Les pays un peu boisés sont moins exposés au pillage. Ce ne sont point de ces magnifiques forêts, si puissantes de végétation, comme dans les déserts du Brésil, mais des arbres serrés, des caroubiers aux branches épineuses et entrelacées, à travers lesquelles l’Indien n’ose guère s’aventurer, par la raison très simple que les troupeaux y sont disséminés, et difficiles à rassembler ; et puis d’ailleurs, une partie de la troupe pourrait s’égarer : revenir par la même route, ce serait se risquer à tomber dans une embuscade, et les fantassins auraient un avantage immense sur des cavaliers dépourvus d’armes à feu ; se frayer une nouvelle route retarderait beaucoup la retraite.

Nous avons vu les Indiens passer outre, si on leur résiste.
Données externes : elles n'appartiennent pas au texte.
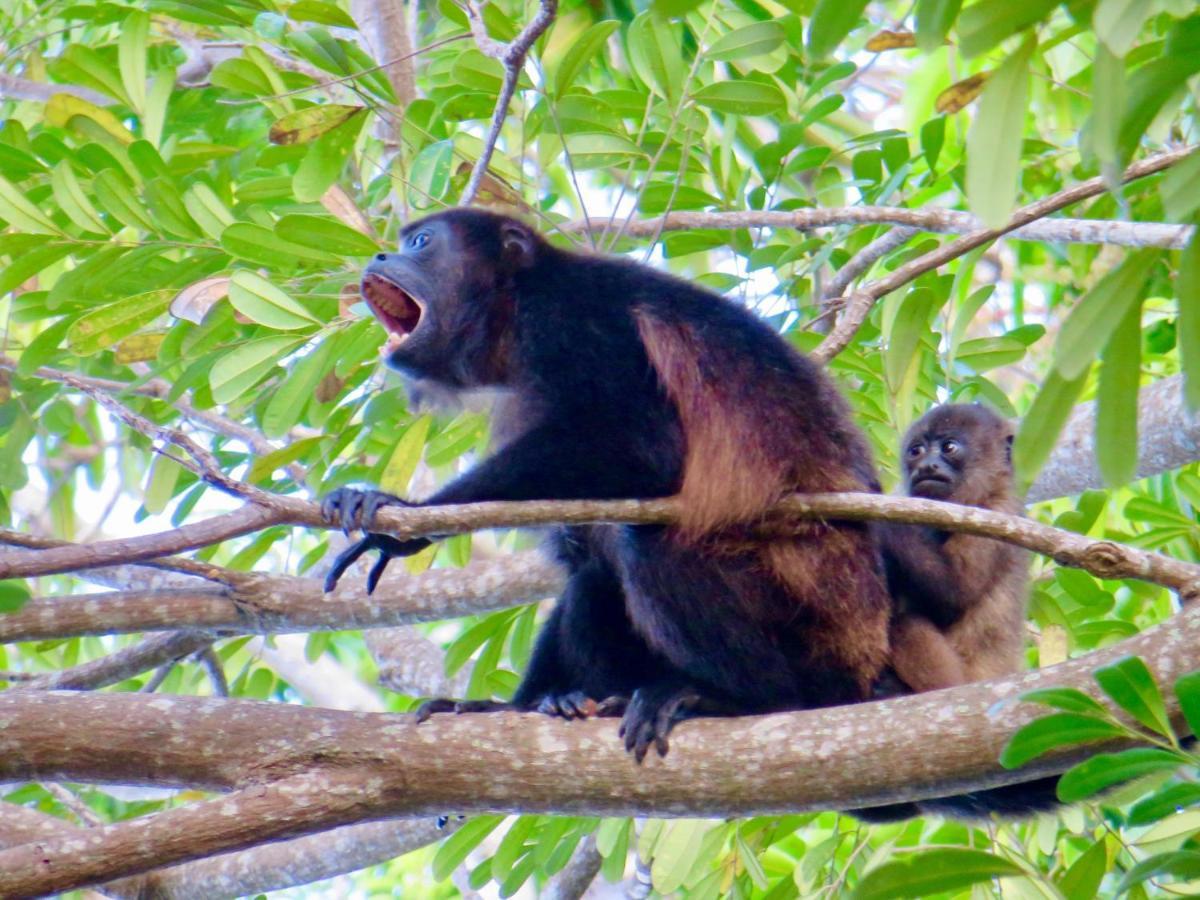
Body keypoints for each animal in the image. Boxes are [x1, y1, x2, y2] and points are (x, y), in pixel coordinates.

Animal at [319, 210, 892, 763]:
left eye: (421, 243)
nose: (381, 254)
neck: (511, 308)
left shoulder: (574, 319)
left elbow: (644, 447)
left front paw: (404, 520)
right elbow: (578, 553)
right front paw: (502, 706)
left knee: (645, 540)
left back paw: (740, 698)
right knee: (595, 573)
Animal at [883, 405, 1032, 696]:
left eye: (949, 447)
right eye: (916, 450)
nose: (927, 465)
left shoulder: (998, 511)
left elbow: (955, 591)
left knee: (904, 624)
Dans la province de Buenos-Ayres, la poste de Lima, près du village d’Arrecifé, est défendue par une petite muraille très basse, garnie, vers la partie qui regarde le désert, d’une pièce de canon : la plupart des habitations moins importantes sont protégées par une haie de cactus ; aux Alchîras, dans la province de San Luis, les habitans, harcelés par des incursions continuelles, se sont réunis au nombre de vingt à trente familles, et ce village a été entouré d’un rempart de terre, haut de quatre pieds, sur lequel sont rangés quelques vieux fusils évasés en forme de tromblons, montés sur des pivots : c’est là un fort.

Mais attaqués chez eux, ou poursuivis par une armée, les sauvages deviennent terribles ; ils savent qu’il n’y a point de quartier pour eux. Vers le mois de février 1833, cette même horde vagabonde, mise en déroute par trois hommes déterminés, à la porte du Lobaton, combattit vaillamment l’armée de Cordova, forte au moins de cinq cents soldats, mais la plupart miliciens levés à la hâte, peu habitués à se battre hors de leur pays. L’action se passa au pied du Morro, haute montagne en pain de sucre, hérissée de rochers, trouée de cavernes ; c’est la dernière cime de la Sierra de Cordova du côté du sud. Les gauchos racontent des histoires merveilleuses sur cette montagne, qui ne manque jamais de se mettre en colère à l’apparition des Indiens ou même d’un étranger.